## Exercise:
For the records that follow, restate each one word for word and leave the images behind.

======

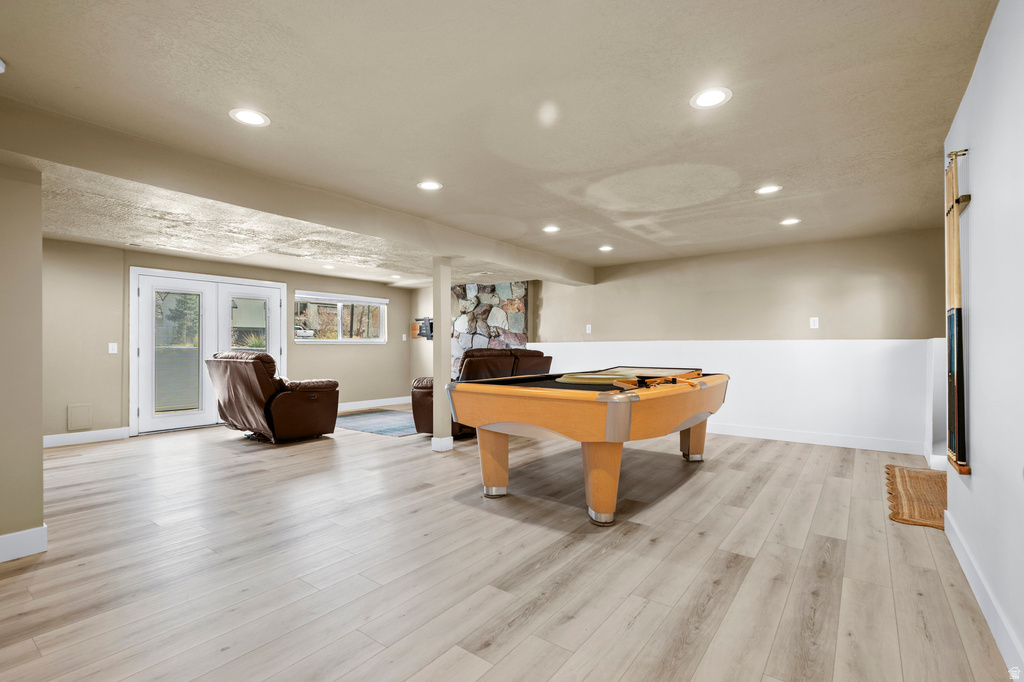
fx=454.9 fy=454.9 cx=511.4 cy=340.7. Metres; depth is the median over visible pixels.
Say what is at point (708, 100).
recessed light
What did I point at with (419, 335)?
tv mount
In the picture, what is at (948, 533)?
baseboard
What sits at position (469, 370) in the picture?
leather sofa
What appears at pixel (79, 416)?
access panel
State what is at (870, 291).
back wall
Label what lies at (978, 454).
right wall
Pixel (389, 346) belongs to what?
back wall
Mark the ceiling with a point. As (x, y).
(740, 106)
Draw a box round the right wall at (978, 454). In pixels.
[940,0,1023,681]
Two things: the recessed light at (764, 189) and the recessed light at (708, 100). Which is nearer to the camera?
the recessed light at (708, 100)
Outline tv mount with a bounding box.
[412,317,433,339]
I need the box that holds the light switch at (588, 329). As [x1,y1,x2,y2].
[585,324,591,333]
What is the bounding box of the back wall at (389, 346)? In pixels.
[41,238,415,444]
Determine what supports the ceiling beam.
attached to the ceiling
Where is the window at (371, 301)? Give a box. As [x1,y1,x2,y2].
[295,291,387,343]
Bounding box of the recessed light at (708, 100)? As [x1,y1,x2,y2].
[690,86,732,109]
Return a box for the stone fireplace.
[449,281,529,374]
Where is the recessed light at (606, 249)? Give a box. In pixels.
[598,244,613,251]
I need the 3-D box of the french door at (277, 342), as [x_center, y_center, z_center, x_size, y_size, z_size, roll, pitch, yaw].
[-4.227,0.138,6.551,0.184,2.103,1.898,0,-1,37]
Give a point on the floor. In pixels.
(684, 492)
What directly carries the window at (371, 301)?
in the back wall at (389, 346)
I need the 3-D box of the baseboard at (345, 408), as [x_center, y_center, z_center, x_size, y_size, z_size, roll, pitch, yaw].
[-2.926,1.155,7.899,0.017,0.131,3.268,0,-1,37]
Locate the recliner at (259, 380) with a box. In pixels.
[205,349,339,443]
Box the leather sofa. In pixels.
[411,347,551,437]
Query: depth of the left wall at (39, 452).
2.43 m
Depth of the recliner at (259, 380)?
5.30 m
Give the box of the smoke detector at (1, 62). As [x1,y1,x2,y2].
[0,58,6,73]
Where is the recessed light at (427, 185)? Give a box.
[416,180,442,190]
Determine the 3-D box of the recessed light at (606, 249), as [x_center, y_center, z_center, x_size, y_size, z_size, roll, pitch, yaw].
[1.166,-1.148,5.632,0.206,0.010,0.206,0,-1,37]
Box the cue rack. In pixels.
[944,148,971,473]
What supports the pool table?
on the floor
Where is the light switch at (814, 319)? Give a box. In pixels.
[809,317,818,328]
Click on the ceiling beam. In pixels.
(489, 257)
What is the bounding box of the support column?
[431,257,452,451]
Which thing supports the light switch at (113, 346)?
attached to the back wall at (389, 346)
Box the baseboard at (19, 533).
[0,524,47,562]
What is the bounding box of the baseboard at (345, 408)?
[337,395,409,411]
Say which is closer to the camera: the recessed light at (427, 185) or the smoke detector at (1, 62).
the smoke detector at (1, 62)
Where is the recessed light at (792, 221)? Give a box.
[780,217,800,225]
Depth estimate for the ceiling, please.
2.36 m
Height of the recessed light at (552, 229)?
0.008 m
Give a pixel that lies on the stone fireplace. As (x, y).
(507, 309)
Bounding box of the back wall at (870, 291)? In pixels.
[477,227,950,456]
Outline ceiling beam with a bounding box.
[0,97,596,285]
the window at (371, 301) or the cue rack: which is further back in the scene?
the window at (371, 301)
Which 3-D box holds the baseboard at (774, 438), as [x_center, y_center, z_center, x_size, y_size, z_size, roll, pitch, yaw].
[2.709,1.127,5.859,4.011,0.131,0.017,0,-1,37]
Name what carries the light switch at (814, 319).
attached to the back wall at (870, 291)
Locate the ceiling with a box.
[1,0,999,284]
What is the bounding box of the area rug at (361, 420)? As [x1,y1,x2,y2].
[334,409,418,436]
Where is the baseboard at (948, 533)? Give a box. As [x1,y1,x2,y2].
[943,511,1023,681]
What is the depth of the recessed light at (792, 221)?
4.44 m
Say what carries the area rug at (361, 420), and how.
on the floor
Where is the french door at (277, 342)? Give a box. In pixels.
[129,268,285,435]
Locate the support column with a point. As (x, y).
(445, 287)
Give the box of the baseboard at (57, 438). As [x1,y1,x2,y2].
[43,427,128,447]
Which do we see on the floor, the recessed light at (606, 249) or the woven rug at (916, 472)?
the woven rug at (916, 472)
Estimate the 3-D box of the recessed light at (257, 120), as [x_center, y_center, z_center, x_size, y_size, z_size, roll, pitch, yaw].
[-1.409,-1.204,2.449,0.199,0.008,0.198,0,-1,37]
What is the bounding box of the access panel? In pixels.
[66,403,92,431]
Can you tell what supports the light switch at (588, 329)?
attached to the back wall at (870, 291)
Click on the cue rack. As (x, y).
(956, 199)
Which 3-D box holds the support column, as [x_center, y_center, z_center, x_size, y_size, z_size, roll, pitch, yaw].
[-0.767,0.132,5.025,0.220,2.111,0.217,0,-1,37]
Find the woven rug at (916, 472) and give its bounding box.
[886,464,946,529]
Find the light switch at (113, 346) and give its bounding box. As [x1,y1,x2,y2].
[108,342,117,353]
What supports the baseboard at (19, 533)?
attached to the left wall at (39, 452)
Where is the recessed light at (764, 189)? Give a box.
[755,184,782,194]
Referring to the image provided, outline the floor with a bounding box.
[0,406,1016,681]
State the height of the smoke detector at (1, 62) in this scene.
0.050 m
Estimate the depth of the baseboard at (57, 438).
5.36 m
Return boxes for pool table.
[449,369,728,527]
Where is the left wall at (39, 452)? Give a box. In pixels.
[0,160,44,562]
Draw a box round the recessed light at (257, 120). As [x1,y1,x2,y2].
[229,108,269,126]
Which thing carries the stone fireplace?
attached to the back wall at (870, 291)
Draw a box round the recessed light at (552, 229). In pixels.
[542,225,560,232]
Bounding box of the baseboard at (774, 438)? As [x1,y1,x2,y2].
[704,422,928,455]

======

## The answer:
fx=454.9 fy=454.9 cx=511.4 cy=340.7. Metres; depth is the median over visible pixels.
Say what is at point (708, 100).
recessed light
What did I point at with (419, 335)?
tv mount
In the picture, what is at (948, 533)?
baseboard
What sits at position (469, 370) in the picture?
leather sofa
What appears at pixel (79, 416)?
access panel
State what is at (870, 291).
back wall
Label what lies at (978, 454).
right wall
Pixel (389, 346) belongs to what?
back wall
Mark the ceiling with a point. As (x, y).
(740, 106)
Draw a box round the right wall at (978, 454). In pixels.
[940,0,1023,681]
Two things: the recessed light at (764, 189) and the recessed light at (708, 100). Which is nearer to the camera?
the recessed light at (708, 100)
Outline tv mount with a bounding box.
[412,317,433,339]
I need the box that holds the light switch at (588, 329). As [x1,y1,x2,y2].
[585,324,591,333]
What is the bounding box of the back wall at (389, 346)? In pixels.
[41,238,415,444]
Determine what supports the ceiling beam.
attached to the ceiling
Where is the window at (371, 301)? Give a box. As [x1,y1,x2,y2].
[295,291,387,343]
Bounding box of the recessed light at (708, 100)? As [x1,y1,x2,y2].
[690,86,732,109]
Return a box for the stone fireplace.
[449,281,529,374]
Where is the recessed light at (606, 249)? Give a box. In pixels.
[598,244,613,251]
I need the 3-D box of the french door at (277, 342), as [x_center, y_center, z_center, x_size, y_size, z_size, roll, pitch, yaw].
[-4.227,0.138,6.551,0.184,2.103,1.898,0,-1,37]
Give a point on the floor. In pixels.
(684, 492)
What directly carries the window at (371, 301)?
in the back wall at (389, 346)
I need the 3-D box of the baseboard at (345, 408), as [x_center, y_center, z_center, x_size, y_size, z_size, roll, pitch, yaw].
[-2.926,1.155,7.899,0.017,0.131,3.268,0,-1,37]
Locate the recliner at (259, 380) with a box. In pixels.
[205,349,339,443]
Box the leather sofa. In pixels.
[411,347,551,437]
Query: depth of the left wall at (39, 452).
2.43 m
Depth of the recliner at (259, 380)?
5.30 m
Give the box of the smoke detector at (1, 62). As [x1,y1,x2,y2].
[0,58,6,73]
Where is the recessed light at (427, 185)? Give a box.
[416,180,442,190]
Determine the 3-D box of the recessed light at (606, 249), as [x_center, y_center, z_center, x_size, y_size, z_size, roll, pitch, yaw].
[1.166,-1.148,5.632,0.206,0.010,0.206,0,-1,37]
Box the cue rack. In pixels.
[944,148,971,473]
What supports the pool table?
on the floor
Where is the light switch at (814, 319)? Give a box. In pixels.
[809,317,818,328]
Click on the ceiling beam. In pixels.
(489, 257)
What is the bounding box of the support column?
[431,257,452,451]
Which thing supports the light switch at (113, 346)?
attached to the back wall at (389, 346)
Box the baseboard at (19, 533).
[0,524,47,562]
What is the bounding box of the baseboard at (345, 408)?
[337,395,409,411]
Say which is closer to the camera: the recessed light at (427, 185) or the smoke detector at (1, 62).
the smoke detector at (1, 62)
Where is the recessed light at (792, 221)? Give a box.
[780,217,800,225]
Depth estimate for the ceiling, please.
2.36 m
Height of the recessed light at (552, 229)?
0.008 m
Give a pixel that lies on the stone fireplace. As (x, y).
(507, 309)
Bounding box of the back wall at (870, 291)? In pixels.
[477,227,950,456]
Outline ceiling beam with a bounding box.
[0,97,596,285]
the window at (371, 301) or the cue rack: which is further back in the scene?
the window at (371, 301)
Which 3-D box holds the baseboard at (774, 438), as [x_center, y_center, z_center, x_size, y_size, z_size, roll, pitch, yaw].
[2.709,1.127,5.859,4.011,0.131,0.017,0,-1,37]
Name what carries the light switch at (814, 319).
attached to the back wall at (870, 291)
Locate the ceiling with a box.
[1,0,999,284]
What is the bounding box of the area rug at (361, 420)? As [x1,y1,x2,y2].
[334,409,418,436]
Where is the baseboard at (948, 533)? Give a box. As [x1,y1,x2,y2].
[943,511,1023,681]
What is the depth of the recessed light at (792, 221)?
4.44 m
Say what carries the area rug at (361, 420), and how.
on the floor
Where is the french door at (277, 342)? Give a box. In pixels.
[129,268,285,435]
Locate the support column with a point. As (x, y).
(445, 287)
Give the box of the baseboard at (57, 438). As [x1,y1,x2,y2].
[43,427,128,447]
Which do we see on the floor, the recessed light at (606, 249) or the woven rug at (916, 472)?
the woven rug at (916, 472)
Estimate the 3-D box of the recessed light at (257, 120), as [x_center, y_center, z_center, x_size, y_size, z_size, roll, pitch, yaw].
[-1.409,-1.204,2.449,0.199,0.008,0.198,0,-1,37]
What is the bounding box of the access panel? In pixels.
[66,403,92,431]
Can you tell what supports the light switch at (588, 329)?
attached to the back wall at (870, 291)
Click on the cue rack. As (x, y).
(956, 199)
Which 3-D box holds the support column, as [x_center, y_center, z_center, x_size, y_size, z_size, roll, pitch, yaw].
[-0.767,0.132,5.025,0.220,2.111,0.217,0,-1,37]
Find the woven rug at (916, 472) and give its bounding box.
[886,464,946,529]
Find the light switch at (113, 346) and give its bounding box. As [x1,y1,x2,y2].
[108,342,117,353]
What supports the baseboard at (19, 533)?
attached to the left wall at (39, 452)
Where is the recessed light at (764, 189)? Give a box.
[755,184,782,194]
Referring to the image provided, outline the floor with a bounding box.
[0,406,1016,681]
State the height of the smoke detector at (1, 62) in this scene.
0.050 m
Estimate the depth of the baseboard at (57, 438).
5.36 m
Return boxes for pool table.
[449,369,728,527]
Where is the left wall at (39, 452)? Give a box. In pixels.
[0,160,44,562]
Draw a box round the recessed light at (257, 120). As [x1,y1,x2,y2].
[229,108,269,126]
Which thing carries the stone fireplace?
attached to the back wall at (870, 291)
Draw a box round the recessed light at (552, 229). In pixels.
[542,225,560,232]
Bounding box of the baseboard at (774, 438)? As [x1,y1,x2,y2].
[704,422,928,455]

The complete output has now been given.